I’ve been thinking a lot about responsibility and self-control. About training and the demands of jobs that society wants done, as opposed to the jobs that society needs done. I’m thinking: you can’t just throw a person into a position of responsibility without training. It takes practice and self-control to perform well under pressure.

Colin Kaepernick has a job that society wants done. (Apparently. I don’t understand sports fandom myself.) Police officers and teachers have jobs that society needs done. All three of these jobs take a lot of training to do well. But only one of them is well-paid. Why is it that we are willing to pay so much more for what we want than for what we need?

Kaepernick makes an obscene amount of money for what he does — according to USA Today, $11.9 million. According to salary.com, the median salary of a police officer is $52,910 and of a secondary school teacher (like me) is $47,198.

I imagine it takes quite a bit of training to be a quarterback (that’s what Kaepernick is, right?) and I know it takes a lot of training to be a teacher (mostly done at our own expense).

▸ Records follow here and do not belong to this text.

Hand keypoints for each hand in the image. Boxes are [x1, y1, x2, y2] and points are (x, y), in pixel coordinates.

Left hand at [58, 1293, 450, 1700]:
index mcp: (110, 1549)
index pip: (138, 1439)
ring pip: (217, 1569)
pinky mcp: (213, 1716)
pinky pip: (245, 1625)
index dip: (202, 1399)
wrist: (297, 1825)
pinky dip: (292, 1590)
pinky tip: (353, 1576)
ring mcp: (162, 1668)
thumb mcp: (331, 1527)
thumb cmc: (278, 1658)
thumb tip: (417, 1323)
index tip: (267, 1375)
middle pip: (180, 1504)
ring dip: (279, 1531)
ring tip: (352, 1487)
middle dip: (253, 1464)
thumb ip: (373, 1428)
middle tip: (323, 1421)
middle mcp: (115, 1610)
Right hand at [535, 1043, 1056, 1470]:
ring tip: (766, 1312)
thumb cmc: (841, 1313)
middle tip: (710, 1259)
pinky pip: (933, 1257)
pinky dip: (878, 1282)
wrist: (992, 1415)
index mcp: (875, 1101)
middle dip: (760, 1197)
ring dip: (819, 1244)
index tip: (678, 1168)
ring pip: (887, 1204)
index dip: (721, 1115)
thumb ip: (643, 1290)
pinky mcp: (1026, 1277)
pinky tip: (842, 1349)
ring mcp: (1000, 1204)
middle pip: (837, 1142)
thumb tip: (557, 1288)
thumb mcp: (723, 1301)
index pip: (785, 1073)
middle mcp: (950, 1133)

I’ve read varying accounts of how much training police officers get, but from what I have read, it’s not nearly enough.

Whittingham discovered police officers in Nordic countries are required to receive at least two full years of nonstop, university-style classroom training before they become officers. In California, police are required to complete 833 hours (that’s 21 weeks) of training. That’s on the longer side for most states in America, but wouldn’t even equal a single semester of the 104 weeks required in Norway.”

I know that teaching is stressful, and teenagers can push buttons that make adults do and say things they know they shouldn’t. It’s hard to have self-control when you’re tired and you’ve had new requirements added to your job. It’s demoralizing when everywhere you turn people are criticizing your profession.

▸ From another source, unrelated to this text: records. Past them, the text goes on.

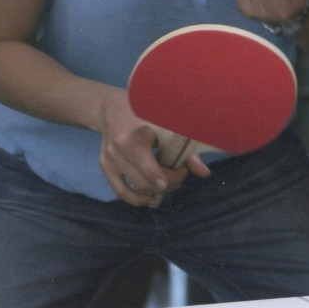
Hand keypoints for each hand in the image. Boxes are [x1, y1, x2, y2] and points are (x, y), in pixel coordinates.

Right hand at [94, 87, 206, 207]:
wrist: (112, 108)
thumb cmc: (144, 112)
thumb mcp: (166, 124)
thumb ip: (186, 149)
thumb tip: (204, 173)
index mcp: (135, 135)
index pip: (149, 165)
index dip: (169, 177)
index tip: (182, 172)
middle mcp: (118, 148)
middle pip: (146, 181)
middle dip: (168, 183)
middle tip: (179, 175)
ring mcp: (109, 159)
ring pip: (136, 188)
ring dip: (156, 191)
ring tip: (168, 183)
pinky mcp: (104, 166)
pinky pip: (120, 191)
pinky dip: (137, 199)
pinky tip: (150, 197)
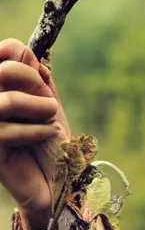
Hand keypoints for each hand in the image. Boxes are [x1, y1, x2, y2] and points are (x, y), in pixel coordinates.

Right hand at [0, 39, 69, 229]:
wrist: (55, 178)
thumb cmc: (48, 136)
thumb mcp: (45, 101)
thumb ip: (36, 77)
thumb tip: (27, 54)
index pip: (0, 51)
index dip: (14, 52)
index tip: (36, 69)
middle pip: (2, 72)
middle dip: (31, 80)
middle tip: (48, 100)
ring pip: (6, 102)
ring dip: (39, 106)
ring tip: (51, 115)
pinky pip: (6, 131)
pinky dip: (36, 130)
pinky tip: (48, 134)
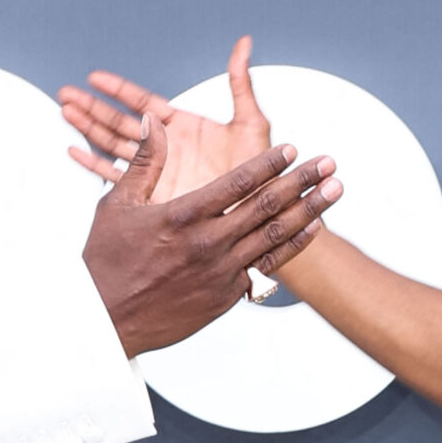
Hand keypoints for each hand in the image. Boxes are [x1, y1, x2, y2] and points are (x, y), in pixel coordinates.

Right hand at [60, 35, 272, 201]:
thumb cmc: (261, 174)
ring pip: (115, 145)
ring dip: (90, 130)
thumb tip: (243, 45)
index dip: (118, 89)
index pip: (142, 101)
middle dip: (93, 108)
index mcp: (183, 126)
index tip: (94, 77)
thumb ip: (240, 85)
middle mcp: (168, 147)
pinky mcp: (156, 196)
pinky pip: (120, 178)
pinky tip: (76, 152)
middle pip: (121, 121)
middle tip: (66, 94)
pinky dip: (97, 166)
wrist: (258, 217)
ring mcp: (159, 172)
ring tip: (66, 114)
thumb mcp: (252, 125)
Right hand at [81, 113, 340, 357]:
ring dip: (309, 211)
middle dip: (302, 181)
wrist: (106, 322)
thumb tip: (154, 120)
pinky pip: (267, 269)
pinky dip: (292, 248)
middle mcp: (208, 243)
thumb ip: (144, 161)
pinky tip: (312, 230)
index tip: (293, 149)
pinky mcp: (225, 297)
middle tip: (329, 163)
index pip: (237, 183)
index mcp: (182, 216)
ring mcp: (220, 273)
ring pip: (274, 237)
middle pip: (266, 206)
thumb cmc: (106, 263)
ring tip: (335, 192)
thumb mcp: (117, 205)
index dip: (269, 163)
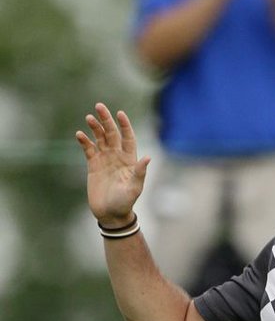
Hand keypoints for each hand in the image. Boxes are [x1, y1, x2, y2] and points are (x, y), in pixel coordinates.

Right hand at [75, 104, 149, 225]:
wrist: (110, 214)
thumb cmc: (125, 203)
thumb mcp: (134, 188)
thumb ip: (139, 172)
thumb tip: (148, 157)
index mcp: (129, 160)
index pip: (128, 137)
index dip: (124, 125)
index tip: (120, 113)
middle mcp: (117, 156)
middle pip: (111, 133)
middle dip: (106, 120)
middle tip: (99, 106)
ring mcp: (105, 159)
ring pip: (99, 138)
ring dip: (94, 127)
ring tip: (89, 118)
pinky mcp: (93, 165)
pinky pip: (88, 149)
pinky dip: (84, 141)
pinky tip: (79, 134)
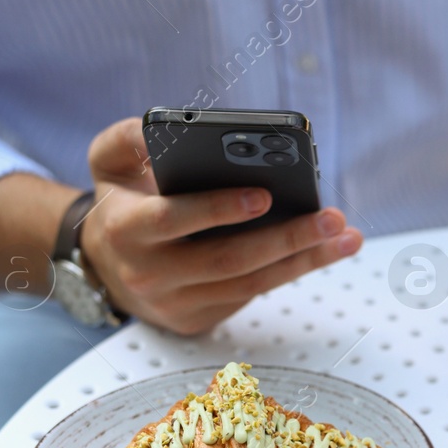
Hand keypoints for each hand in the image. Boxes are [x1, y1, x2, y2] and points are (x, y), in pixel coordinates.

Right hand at [80, 117, 362, 334]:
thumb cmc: (120, 200)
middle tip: (331, 218)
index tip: (264, 196)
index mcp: (126, 230)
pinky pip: (251, 293)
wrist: (102, 264)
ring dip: (304, 261)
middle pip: (228, 260)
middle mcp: (150, 274)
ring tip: (345, 237)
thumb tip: (174, 127)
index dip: (218, 210)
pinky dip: (289, 270)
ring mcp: (176, 303)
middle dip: (286, 238)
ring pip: (250, 283)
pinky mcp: (198, 320)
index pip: (173, 220)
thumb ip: (131, 137)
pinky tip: (323, 250)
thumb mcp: (107, 160)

How much more difficult and stressful is it when your job includes risking your life? How much more challenging is self-control when you carry a gun?

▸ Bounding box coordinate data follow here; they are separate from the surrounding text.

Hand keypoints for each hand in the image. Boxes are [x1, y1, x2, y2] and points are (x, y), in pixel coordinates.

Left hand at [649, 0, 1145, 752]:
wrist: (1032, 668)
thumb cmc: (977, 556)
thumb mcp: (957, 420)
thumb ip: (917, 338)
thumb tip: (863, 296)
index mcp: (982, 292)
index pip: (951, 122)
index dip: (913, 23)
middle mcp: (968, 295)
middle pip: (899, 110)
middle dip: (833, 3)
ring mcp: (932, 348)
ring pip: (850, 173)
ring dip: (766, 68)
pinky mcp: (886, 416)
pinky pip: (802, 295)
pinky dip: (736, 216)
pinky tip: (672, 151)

We may think that the police should have been abiding by certain humane practices all along, but we know they haven’t. For example, Officer Karl Thompson Jr. was given 51 months for the death of Otto Zehm, a mentally challenged man in Spokane.

“Standing over him, Thompson fired Taser probes into Zehm’s chest, then smashed him with at least seven more baton strikes. Several other officers hogtied Zehm and held him on his stomach. Zehm ended up in a coma and died two days later after his ventilator was turned off. His last words in the store: ‘All I wanted was a Snickers bar.’ Thompson would later say he felt threatened by Zehm’s soda bottle.”

Things like this shouldn’t happen. But if we want better policing (and better teaching) we are going to have to value teaching and policing the way we do quarterbacking. We can’t expect people to do well on jobs which are crucial to our society without improving their training and compensation

The Seattle Times reports that U.S. District Judge Robart said he wouldn’t let the Seattle Police Union hold the city “hostage” by linking wages to constitutional policing. It doesn’t seem to me to be unreasonable to ask for compensation when your job has new requirements. Teachers shouldn’t have to pay for the schooling they are required to get to maintain their certificates. Police officers should not have to give up anything to get the training they need — and the down time they need — to do their jobs effectively.

They can do their jobs better, and they must. Shaun King has a 25-part series on how that can happen. It needs to start NOW.

We’ll all benefit in the end from well-prepared teachers and officers — far more than we will from a winning football team.